Tuesday, 12 April 2011

Tired

I’m officially tired… sorry for the delay in writing this blog but I’ve been busy. I’ve been to Melbourne to visit the Melbourne International Comedy Festival. Festival time is always a tough time for a comedian. There are shows and drinking and reviewers and drinking and audiences and drinking and other stuff and most importantly there is a little drinking.

The Melbourne festival is like all other comedy festivals in the world in that it has THE hangout that you totally have to go to. It’s normally a particular bar or gig that everyone who’s anyone goes to on a nightly basis to party. I shouldn’t go to parties as a rule anyway. This isn’t because I don’t like parties; it’s because every party has at least one absolute dick-weed that I always end up stuck talking to. It’s my own fault. I start talking to them by accident and after realising that they’re a dick-weed I like to see how long I can be flat out rude to them before they notice. Normally they don’t notice.

That’s the thing about a dick-weed: their immense ego precludes them from immediately thinking that someone thinks they’re a dick-weed.
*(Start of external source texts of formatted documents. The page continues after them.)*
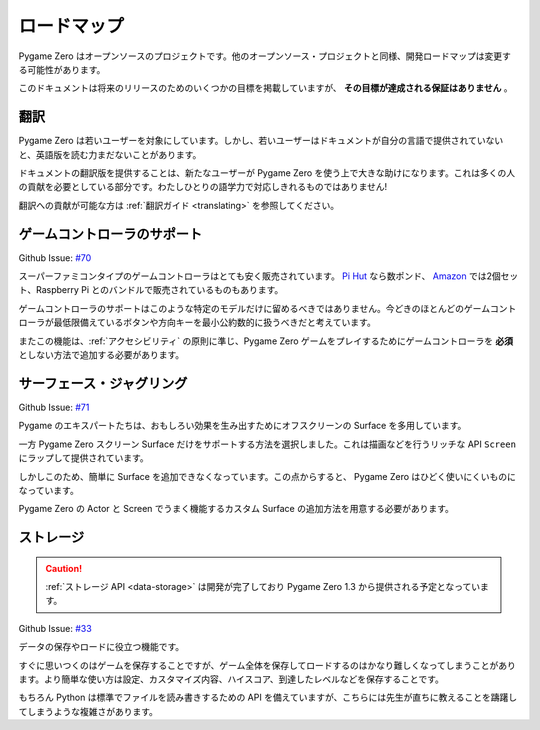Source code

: ロードマップ
============

Pygame Zero はオープンソースのプロジェクトです。他のオープンソース・プロジェクトと同様、開発ロードマップは変更する可能性があります。

このドキュメントは将来のリリースのためのいくつかの目標を掲載していますが、 **その目標が達成される保証はありません** 。

翻訳
----

Pygame Zero は若いユーザーを対象にしています。しかし、若いユーザーはドキュメントが自分の言語で提供されていないと、英語版を読む力まだないことがあります。

ドキュメントの翻訳版を提供することは、新たなユーザーが Pygame Zero を使う上で大きな助けになります。これは多くの人の貢献を必要としている部分です。わたしひとりの語学力で対応しきれるものではありません!

翻訳への貢献が可能な方は :ref:`翻訳ガイド <translating>` を参照してください。


ゲームコントローラのサポート
----------------------------

Github Issue: `#70 <https://github.com/lordmauve/pgzero/issues/70>`_

スーパーファミコンタイプのゲームコントローラはとても安く販売されています。 `Pi Hut`_ なら数ポンド、 Amazon_ では2個セット、Raspberry Pi とのバンドルで販売されているものもあります。

ゲームコントローラのサポートはこのような特定のモデルだけに留めるべきではありません。今どきのほとんどのゲームコントローラが最低限備えているボタンや方向キーを最小公約数的に扱うべきだと考えています。

またこの機能は、:ref:`アクセシビリティ` の原則に準じ、Pygame Zero ゲームをプレイするためにゲームコントローラを **必須** としない方法で追加する必要があります。

.. _`Pi Hut`: https://thepihut.com/products/raspberry-pi-compatible-usb-gamepad-controller-snes-style
.. _Amazon: https://www.amazon.co.uk/s/ref=nb_sb_noss_2?url=search-alias%3Delectronics&field-keywords=usb+snes


サーフェース・ジャグリング
--------------------------

Github Issue: `#71 <https://github.com/lordmauve/pgzero/issues/71>`_

Pygame のエキスパートたちは、おもしろい効果を生み出すためにオフスクリーンの Surface を多用しています。

一方 Pygame Zero スクリーン Surface だけをサポートする方法を選択しました。これは描画などを行うリッチな API ``Screen`` にラップして提供されています。

しかしこのため、簡単に Surface を追加できなくなっています。この点からすると、 Pygame Zero はひどく使いにくいものになっています。

Pygame Zero の Actor と Screen でうまく機能するカスタム Surface の追加方法を用意する必要があります。

ストレージ
----------

.. caution::

    :ref:`ストレージ API <data-storage>` は開発が完了しており Pygame Zero 1.3 から提供される予定となっています。

Github Issue: `#33 <https://github.com/lordmauve/pgzero/issues/33>`_

データの保存やロードに役立つ機能です。

すぐに思いつくのはゲームを保存することですが、ゲーム全体を保存してロードするのはかなり難しくなってしまうことがあります。より簡単な使い方は設定、カスタマイズ内容、ハイスコア、到達したレベルなどを保存することです。

もちろん Python は標準でファイルを読み書きするための API を備えていますが、こちらには先生が直ちに教えることを躊躇してしまうような複雑さがあります。
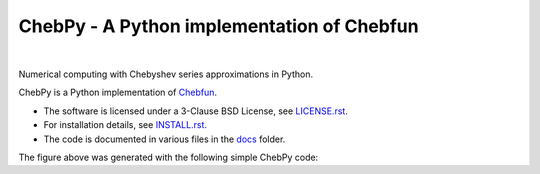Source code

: ================================================
ChebPy - A Python implementation of Chebfun
================================================

.. image:: https://github.com/chebpy/chebpy/actions/workflows/unittest.yml/badge.svg
    :target: https://github.com/chebpy/chebpy/actions/workflows/unittest.yml
.. image:: https://coveralls.io/repos/github/chebpy/chebpy/badge.svg?branch=master
    :target: https://coveralls.io/github/chebpy/chebpy?branch=master
.. image:: https://img.shields.io/badge/python-%203.7,%203.8-blue.svg?
    :target: https://github.com/chebpy/chebpy
.. image:: https://img.shields.io/conda/dn/conda-forge/chebfun?label=conda%20downloads
    :target: https://anaconda.org/conda-forge/chebfun
.. image:: https://img.shields.io/badge/code%20style-black-000000.svg
    :target: https://github.com/psf/black
.. image:: https://mybinder.org/badge_logo.svg
    :target: https://mybinder.org/v2/gh/chebpy/chebpy/v0.4.3?filepath=docs%2Fnotebook-getting-started.ipynb

|


Numerical computing with Chebyshev series approximations in Python.


.. image:: docs/chebpy-readme-image1.png


ChebPy is a Python implementation of `Chebfun <http://www.chebfun.org/>`_.

- The software is licensed under a 3-Clause BSD License, see `LICENSE.rst <LICENSE.rst>`_.
- For installation details, see `INSTALL.rst <INSTALL.rst>`_.
- The code is documented in various files in the `docs <docs/>`_ folder.


The figure above was generated with the following simple ChebPy code:

.. code:: python
    import chebpy
    import numpy as np
    import matplotlib.pyplot as plt
    f = chebfun(lambda x: np.sin(x**2) + np.sin(x)**2, [0, 10])
    g = chebfun(lambda x: np.exp(-(x-5)**2/10), [0, 10])
    r = (f-g).roots()
    ax = f.plot(); g.plot()
    ax.plot(r, f(r), 'o')
    plt.show()
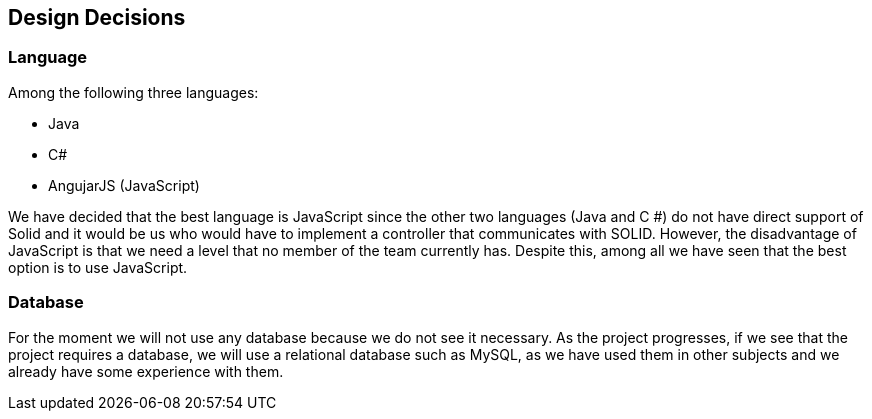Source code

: [[section-design-decisions]]
== Design Decisions

=== Language
Among the following three languages:

* Java
* C#
* AngujarJS (JavaScript)

We have decided that the best language is JavaScript since the other two languages (Java and C #) do not have direct support of Solid and it would be us who would have to implement a controller that communicates with SOLID. However, the disadvantage of JavaScript is that we need a level that no member of the team currently has. Despite this, among all we have seen that the best option is to use JavaScript.

=== Database
For the moment we will not use any database because we do not see it necessary. As the project progresses, if we see that the project requires a database, we will use a relational database such as MySQL, as we have used them in other subjects and we already have some experience with them.

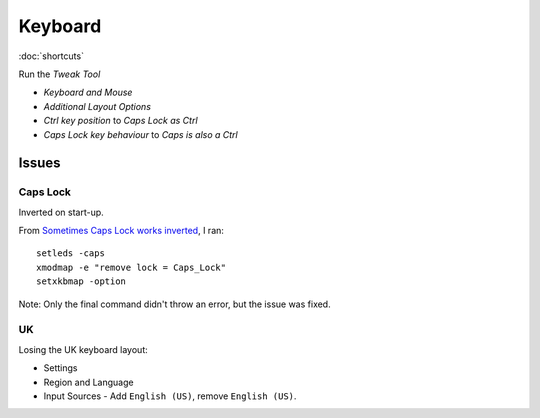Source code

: Keyboard
********

:doc:`shortcuts`

Run the *Tweak Tool*

- *Keyboard and Mouse*
- *Additional Layout Options*
- *Ctrl key position* to *Caps Lock as Ctrl*
- *Caps Lock key behaviour* to *Caps is also a Ctrl*

Issues
======

Caps Lock
---------

Inverted on start-up.

From `Sometimes Caps Lock works inverted`_, I ran::

  setleds -caps
  xmodmap -e "remove lock = Caps_Lock"
  setxkbmap -option

Note: Only the final command didn't throw an error, but the issue was fixed.

UK
--

Losing the UK keyboard layout:

- Settings
- Region and Language
- Input Sources - Add ``English (US)``, remove ``English (US)``.


.. To remap the *Caps Lock* key to *Ctrl*:
..
.. - System Settings
.. - All Settings
.. - Keyboard
.. - *Layout Settings* shortcut in the bottom left of the dialog.
.. - *Options...* button (bottom right of the dialog).
.. - *Caps Lock key behaviour*
.. - Select *Make Caps Lock an additional Control but keep the Caps_Lock keysym*


.. _`Sometimes Caps Lock works inverted`: https://bugs.launchpad.net/ubuntu/+source/linux/+bug/267999
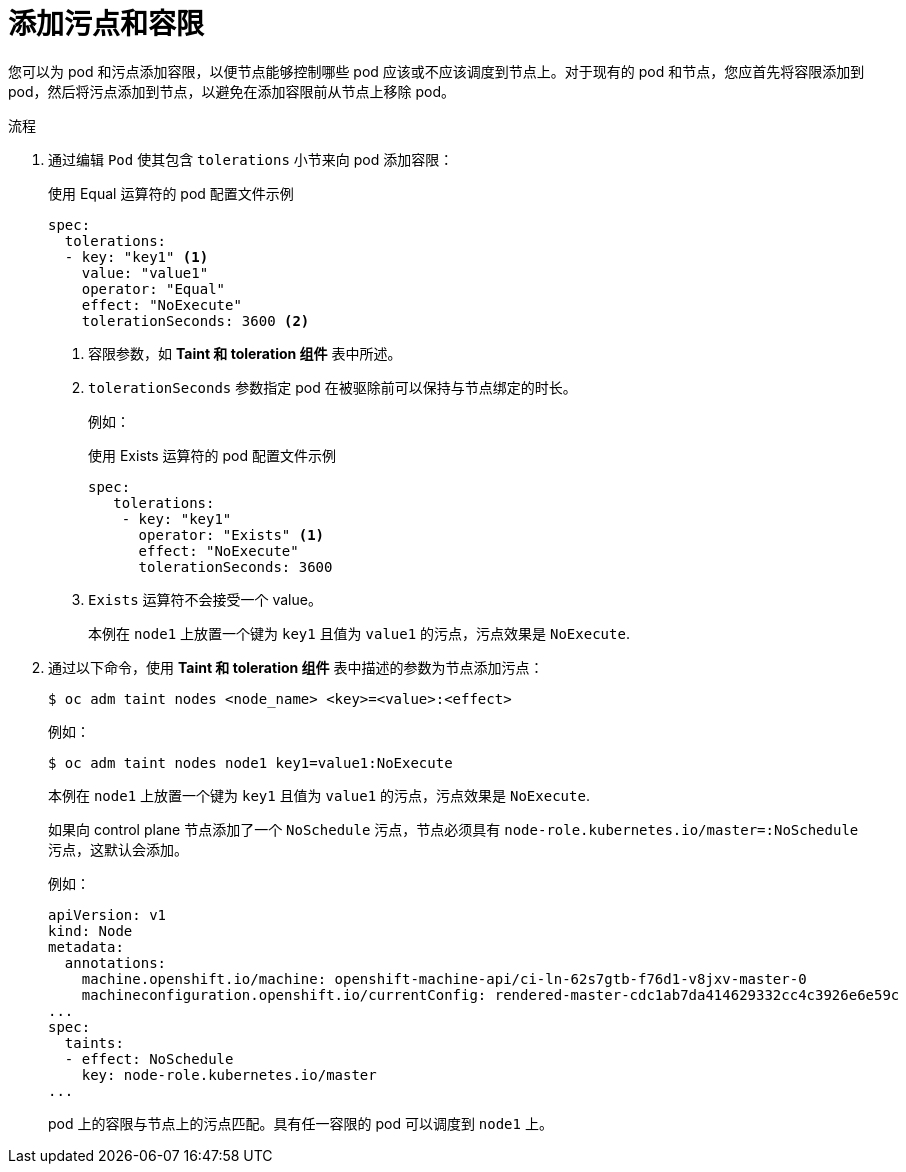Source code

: // Module included in the following assemblies:
//
// * nodes/scheduling/nodes-scheduler-taints-tolerations.adoc
// * post_installation_configuration/node-tasks.adoc

:_content-type: PROCEDURE
[id="nodes-scheduler-taints-tolerations-adding_{context}"]
= 添加污点和容限

您可以为 pod 和污点添加容限，以便节点能够控制哪些 pod 应该或不应该调度到节点上。对于现有的 pod 和节点，您应首先将容限添加到 pod，然后将污点添加到节点，以避免在添加容限前从节点上移除 pod。

.流程

. 通过编辑 `Pod` 使其包含 `tolerations`  小节来向 pod 添加容限：
+
.使用 Equal 运算符的 pod 配置文件示例
[source,yaml]
----
spec:
  tolerations:
  - key: "key1" <1>
    value: "value1"
    operator: "Equal"
    effect: "NoExecute"
    tolerationSeconds: 3600 <2>
----
<1> 容限参数，如 *Taint 和 toleration 组件* 表中所述。
<2> `tolerationSeconds` 参数指定 pod 在被驱除前可以保持与节点绑定的时长。
+
例如：
+
.使用 Exists 运算符的 pod 配置文件示例
[source,yaml]
----
spec: 
   tolerations:
    - key: "key1"
      operator: "Exists" <1>
      effect: "NoExecute"
      tolerationSeconds: 3600
----
<1> `Exists` 运算符不会接受一个 value。
+
本例在 `node1` 上放置一个键为 `key1` 且值为 `value1` 的污点，污点效果是 `NoExecute`.

. 通过以下命令，使用 *Taint 和 toleration 组件* 表中描述的参数为节点添加污点：
+
[source,terminal]
----
$ oc adm taint nodes <node_name> <key>=<value>:<effect>
----
+
例如：
+
[source,terminal]
----
$ oc adm taint nodes node1 key1=value1:NoExecute
----
+
本例在 `node1` 上放置一个键为 `key1` 且值为 `value1` 的污点，污点效果是 `NoExecute`.
+
[注意]
====
如果向 control plane 节点添加了一个 `NoSchedule` 污点，节点必须具有  `node-role.kubernetes.io/master=:NoSchedule` 污点，这默认会添加。

例如：

[source,yaml]
----
apiVersion: v1
kind: Node
metadata:
  annotations:
    machine.openshift.io/machine: openshift-machine-api/ci-ln-62s7gtb-f76d1-v8jxv-master-0
    machineconfiguration.openshift.io/currentConfig: rendered-master-cdc1ab7da414629332cc4c3926e6e59c
...
spec:
  taints:
  - effect: NoSchedule
    key: node-role.kubernetes.io/master
...
----
====
+
pod 上的容限与节点上的污点匹配。具有任一容限的 pod 可以调度到 `node1` 上。

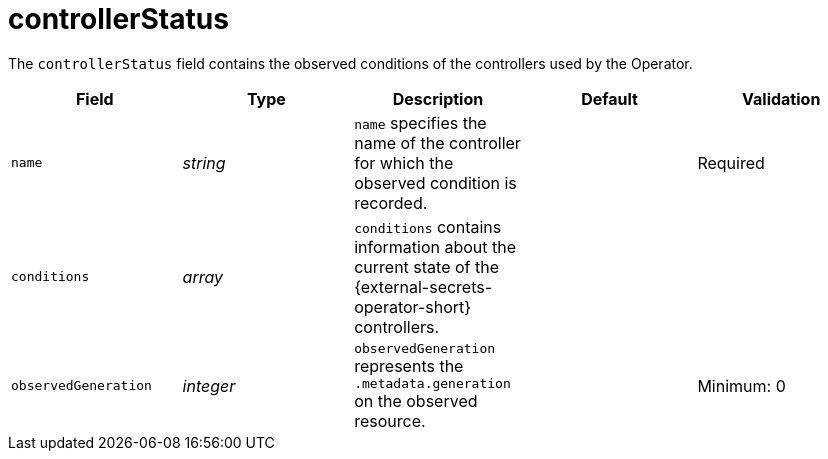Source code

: // Module included in the following assemblies:
//
// * security/external_secrets_operator/external-secrets-operator-api.adoc

:_mod-docs-content-type: REFERENCE
[id="eso-controller-status_{context}"]
= controllerStatus

The `controllerStatus` field contains the observed conditions of the controllers used by the Operator.

[cols="1,1,1,1,1",options="header"]
|===
| Field
| Type
| Description
| Default
| Validation

| `name`
| _string_
| `name` specifies the name of the controller for which the observed condition is recorded.
|
| Required

| `conditions`
| _array_
| `conditions` contains information about the current state of the {external-secrets-operator-short} controllers.
|
|

| `observedGeneration`
| _integer_
| `observedGeneration` represents the `.metadata.generation` on the observed resource.
|
| Minimum: 0
|===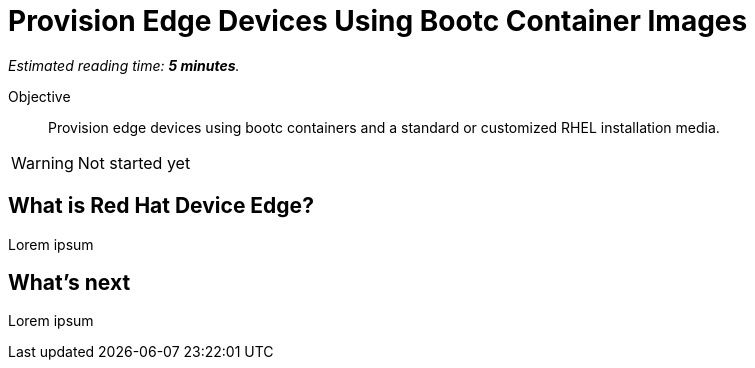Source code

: :time_estimate: 5

= Provision Edge Devices Using Bootc Container Images

_Estimated reading time: *{time_estimate} minutes*._

Objective::
Provision edge devices using bootc containers and a standard or customized RHEL installation media.

WARNING: Not started yet

== What is Red Hat Device Edge?

Lorem ipsum

== What's next

Lorem ipsum
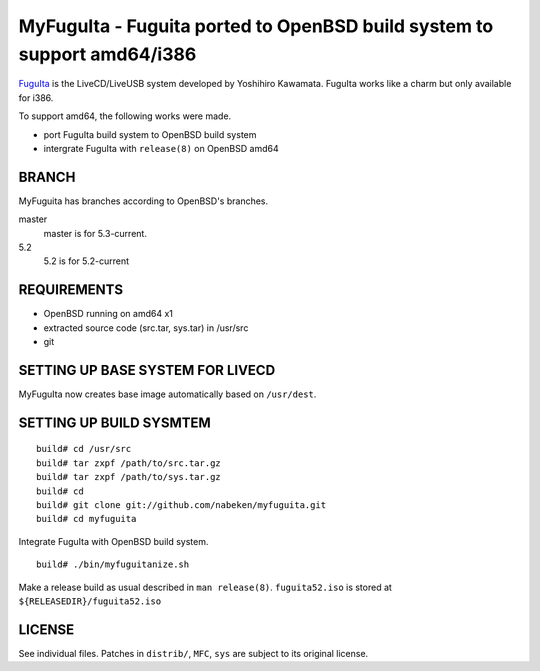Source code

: MyFuguIta - Fuguita ported to OpenBSD build system to support amd64/i386
========================================================================

.. _`FuguIta`: http://kaw.ath.cx/openbsd/index.php?FuguIta

`FuguIta`_ is the LiveCD/LiveUSB system developed by Yoshihiro Kawamata.
FuguIta works like a charm but only available for i386.

To support amd64, the following works were made.

- port FuguIta build system to OpenBSD build system
- intergrate FuguIta with ``release(8)`` on OpenBSD amd64

BRANCH
------

MyFuguita has branches according to OpenBSD's branches.

master
	master is for 5.3-current.
5.2
	5.2 is for 5.2-current

REQUIREMENTS
------------

- OpenBSD running on amd64 x1
- extracted source code (src.tar, sys.tar) in /usr/src
- git

SETTING UP BASE SYSTEM FOR LIVECD
---------------------------------

MyFuguIta now creates base image automatically based on ``/usr/dest``.

SETTING UP BUILD SYSMTEM
------------------------

::

    build# cd /usr/src
    build# tar zxpf /path/to/src.tar.gz
    build# tar zxpf /path/to/sys.tar.gz
    build# cd
    build# git clone git://github.com/nabeken/myfuguita.git
    build# cd myfuguita

Integrate FuguIta with OpenBSD build system. ::

    build# ./bin/myfuguitanize.sh

Make a release build as usual described in ``man release(8)``.
``fuguita52.iso`` is stored at ``${RELEASEDIR}/fuguita52.iso``

LICENSE
-------

See individual files. Patches in ``distrib/``, ``MFC``, ``sys`` are subject to its original license.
The larger the dick-weed the longer it takes for them to look past their ego and realise I think they’re a dick-weed. Luckily a comedy festival has enough ego on display for someone like me to be an absolute asshole to pretty much everyone without anyone thinking much about it.

I would love to tell you stories about how I told that untalented guy who’s on TV all the time how much everyone (and by everyone I mean me) hates him. But unfortunately I didn’t do that this time. I didn’t go to THE bar for the entire time I was there. I didn’t get involved in all of the ego stroking and drug taking. Instead I had a good time.

I sat down in a quiet hotel bar with a handful of my favourite comedians, none of whom are untalented nor are they on TV as often as they should be. We drank, not excessively but consistently. We went and had average Chinese food at night and a rather scrumptious hot chocolate during the day. We chatted about life. Sure we chatted about the festival and about each other’s careers but we cared about what the other person was saying and honestly asked for others opinions. Dull hey!!!

It’s not that I didn’t want to tell the dick-weeds that they were dick-weeds. I wanted to, a couple of times I was just drunk enough to tell them what everyone (and again I mean me) thinks about them. But I didn’t. I didn’t spend any time with anyone that I didn’t genuinely like. I have spent all day today trying to figure out why and I have just worked it out. I am at the same stage with comedians as my parents are with me.

There is a point in every parent’s life, and my parents are there now, where they realise that they no longer have to give a shit about the crap that their children are saying. Sure they’ll listen, but it’s clear that it’s not all going in. They still care about certain things but on a whole they have stopped pretending to give a shit about things that they don’t give a shit about.

That’s where I am with other comedians and people in general. Mostly I don’t give a shit about them. I have my friends and I’m making new friends with new people but only the nice ones. If you’re thinking, ‘we talk regularly it must be because we give a shit what the other person is saying,’ you’re probably right. I probably do care about what you say. Although I might not. It’s entirely possible that you’re a massive dick-weed. But luckily for both of us, you’re probably too much of a dick-weed to notice.

Google update:

I failed. I don’t know how you did but it wasn’t until writing this blog that I remembered I was going to avoid google and all search engines for a week. I don’t think I can do it. I avoided all the dick-weeds and dick-weeds tend to google themselves a lot so I guess I avoided a lot of google based ego… surely that’s a little victory.